Red Teaming
This page documents the steps for a red-teaming session.
-
To start a red teaming session, click on "Discover new vulnerabilities".
-
Select the endpoints to the LLMs that you wish to red team simultaneously within the same session and click the down arrow to move on.
There is currently no limit to the number of endpoints you can red team at once, but we recommend to select a maximum of 5 endpoints for a smoother UX. -
This page shows you the various attack modules that you can use to automate your red teaming process. Each attack module provides a unique way to automatically generate prompts, based-off an initial prompt you provide. Some of these attack modules require the connection to a helper model e.g., GPT4.
Note
If you wish to run any of these attack modules below, you will need to provide additional API keys:
-
Malicious Question Generator (Requires OpenAI’s GPT4)
-
Violent Durian (Requires OpenAI’s GPT4)
To configure the attack module endpoints, see Connecting to LLMs
Select one attack module you would like to try out as a start and click the next button, or click on "Skip for now":
You will still be able to select attack modules in the midst of a red teaming session.
-
-
Before you can start the new red teaming session, provide the following information and click ‘Start’ to begin the new red teaming session.
Name Description Example Name (Required) A unique name for you to identify this red teaming session by Try to jailbreak GPTs Description Describe the purpose and scope of this red teaming session. Comparing GPT versions on resistance to various attack techniques
The Red Teaming Interface
Chat boxes and Layout
Each chat box will allow you to view the prompt and response sent to or received from each endpoint.
There are two layout options if you choose more than 3 endpoints:
1. Carousel
2. Free Layout, which allows you to re-arrange, re-size and minimise the chat boxes.
Sending Prompts
Provide your prompt in the ‘Prompt’ text box and click ‘Send’ to send the prompt to all the endpoints in your session.
Red Teaming Tools
You can use some of these tools to enhance your red teaming process:
- Attack Modules
Attack modules are techniques that will enable the automatic generation of adversarial prompts for automated red teaming. Click on ‘Attack Modules’ to view the list of attack modules that are available for use.
To activate a red teaming module, select the desired attack module and click on the ‘Use’ button.
-
Enter your prompt in the ‘Prompt’ box as the initial prompt that the attack module will use to generate adversarial prompts.
-
Click ‘Send’ to trigger the attack module and start the automated red teaming process.
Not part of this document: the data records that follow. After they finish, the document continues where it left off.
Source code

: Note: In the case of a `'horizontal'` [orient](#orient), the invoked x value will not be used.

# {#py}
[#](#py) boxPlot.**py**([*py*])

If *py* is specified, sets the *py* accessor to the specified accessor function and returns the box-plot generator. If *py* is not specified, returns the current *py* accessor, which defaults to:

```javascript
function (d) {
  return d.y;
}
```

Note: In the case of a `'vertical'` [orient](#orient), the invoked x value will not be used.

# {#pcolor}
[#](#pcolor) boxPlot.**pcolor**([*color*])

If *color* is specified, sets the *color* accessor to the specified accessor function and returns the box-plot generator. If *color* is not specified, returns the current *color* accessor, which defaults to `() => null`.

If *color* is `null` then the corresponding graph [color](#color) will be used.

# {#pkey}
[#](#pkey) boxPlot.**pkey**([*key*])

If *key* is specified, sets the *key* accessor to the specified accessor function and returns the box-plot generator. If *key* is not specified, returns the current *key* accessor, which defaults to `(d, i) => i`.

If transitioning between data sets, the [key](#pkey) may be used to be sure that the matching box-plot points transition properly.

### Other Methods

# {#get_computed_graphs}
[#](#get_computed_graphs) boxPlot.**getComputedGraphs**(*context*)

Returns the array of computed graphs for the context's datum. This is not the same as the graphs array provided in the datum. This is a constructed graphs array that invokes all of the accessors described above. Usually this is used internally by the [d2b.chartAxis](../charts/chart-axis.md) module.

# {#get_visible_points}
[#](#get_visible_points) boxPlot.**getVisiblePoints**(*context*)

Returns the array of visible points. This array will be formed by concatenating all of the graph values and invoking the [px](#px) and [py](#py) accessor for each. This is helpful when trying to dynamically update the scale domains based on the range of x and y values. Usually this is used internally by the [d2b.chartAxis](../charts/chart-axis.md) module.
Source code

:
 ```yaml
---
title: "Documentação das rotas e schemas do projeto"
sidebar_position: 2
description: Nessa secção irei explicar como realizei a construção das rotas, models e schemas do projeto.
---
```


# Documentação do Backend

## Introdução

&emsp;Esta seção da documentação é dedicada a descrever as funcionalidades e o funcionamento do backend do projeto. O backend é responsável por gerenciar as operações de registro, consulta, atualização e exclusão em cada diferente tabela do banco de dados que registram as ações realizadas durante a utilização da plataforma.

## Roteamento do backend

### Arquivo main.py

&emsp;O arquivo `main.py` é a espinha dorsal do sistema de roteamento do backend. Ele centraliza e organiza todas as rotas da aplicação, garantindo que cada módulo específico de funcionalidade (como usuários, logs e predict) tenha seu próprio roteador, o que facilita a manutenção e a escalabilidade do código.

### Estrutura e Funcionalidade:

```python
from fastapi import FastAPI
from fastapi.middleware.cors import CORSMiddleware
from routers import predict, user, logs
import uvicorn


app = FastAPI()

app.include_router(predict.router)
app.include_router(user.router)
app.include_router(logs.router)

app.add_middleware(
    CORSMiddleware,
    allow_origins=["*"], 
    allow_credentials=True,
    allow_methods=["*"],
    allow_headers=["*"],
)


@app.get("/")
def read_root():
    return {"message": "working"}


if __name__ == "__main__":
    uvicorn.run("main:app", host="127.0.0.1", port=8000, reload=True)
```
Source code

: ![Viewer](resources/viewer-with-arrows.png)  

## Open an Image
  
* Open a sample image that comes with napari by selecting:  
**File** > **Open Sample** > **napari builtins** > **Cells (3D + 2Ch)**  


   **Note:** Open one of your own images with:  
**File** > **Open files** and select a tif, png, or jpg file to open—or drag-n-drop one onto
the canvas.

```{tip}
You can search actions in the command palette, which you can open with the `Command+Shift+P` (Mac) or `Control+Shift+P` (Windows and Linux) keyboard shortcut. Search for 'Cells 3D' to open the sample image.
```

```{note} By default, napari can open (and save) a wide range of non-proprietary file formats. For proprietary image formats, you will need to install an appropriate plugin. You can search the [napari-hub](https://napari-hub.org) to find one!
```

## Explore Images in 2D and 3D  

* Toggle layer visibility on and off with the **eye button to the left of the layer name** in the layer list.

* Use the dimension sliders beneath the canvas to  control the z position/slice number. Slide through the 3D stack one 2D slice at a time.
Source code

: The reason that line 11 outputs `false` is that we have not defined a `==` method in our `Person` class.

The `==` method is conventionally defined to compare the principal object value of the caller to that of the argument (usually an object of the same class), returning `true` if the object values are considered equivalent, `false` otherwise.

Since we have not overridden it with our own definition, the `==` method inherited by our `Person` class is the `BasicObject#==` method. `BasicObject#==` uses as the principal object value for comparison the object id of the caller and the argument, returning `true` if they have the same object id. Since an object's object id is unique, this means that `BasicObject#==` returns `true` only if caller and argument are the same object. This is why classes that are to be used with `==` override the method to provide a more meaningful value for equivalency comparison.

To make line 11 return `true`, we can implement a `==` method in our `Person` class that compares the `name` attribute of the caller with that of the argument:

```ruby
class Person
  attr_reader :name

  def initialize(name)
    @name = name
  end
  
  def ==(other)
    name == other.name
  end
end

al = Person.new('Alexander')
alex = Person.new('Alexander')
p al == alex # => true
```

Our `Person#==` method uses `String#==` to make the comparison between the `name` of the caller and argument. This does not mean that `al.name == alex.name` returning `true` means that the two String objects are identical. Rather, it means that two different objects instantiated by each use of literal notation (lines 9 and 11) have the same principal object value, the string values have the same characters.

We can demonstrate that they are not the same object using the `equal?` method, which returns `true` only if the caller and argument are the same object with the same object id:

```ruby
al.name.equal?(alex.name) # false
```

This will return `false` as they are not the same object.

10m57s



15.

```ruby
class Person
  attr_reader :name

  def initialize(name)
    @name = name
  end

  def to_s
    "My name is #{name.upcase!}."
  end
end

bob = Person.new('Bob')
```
Each attack module has a pre-defined number of prompts that it will generate.
Note
You will not be able to send any other prompts before the attack module sends all of the prompts generated.
To remove the attack module, click on 'X' to remove the attack module set.
- Prompt Templates
Prompt templates are predefined text structures that guide the format and context of the prompt that is sent to the AI system. Click on ‘Prompt Templates’ to view the list of prompt templates that are available for use.
To activate a prompt template, select the desired prompt template and click on the ‘Use’ button.
Enter your prompt in the ‘Prompt’ box. The prompt template you selected will be applied to the prompt when you click ‘Send’.
Hover your mouse over each prompt to view its details.
Click on ‘X’ to remove the prompt template set.
- Context Strategies
Context Strategies are predefined approaches to append the red teaming session's context to each prompt. Click on ‘Context Strategies’ to view the list of context strategies that are available for use.
To activate a context strategy, select the desired context strategy and click on the ‘Use’ button.
Enter your prompt in the ‘Prompt’ box. Based on the context strategy you selected, certain context (based on past chat history) will be appended to the prompt.
Click on ‘X’ to remove the context strategy set.
Ending a Session
All sessions are being saved in real time, you can click on the ‘X’ button to end a session and resume it later.
Click on 'Exit'.
Resuming a Session
-
You can also view the details of previous sessions or resume a session through 2 methods
- By clicking on 'red teaming' icon on the Sidebar and clicking the ‘View Past Sessions' button
- By clicking on the ‘history’ icon on the Sidebar and clicking the ‘View Past Sessions’ button
This is the window that will list the information of the previous redteam session. You can also resume a past session if desired.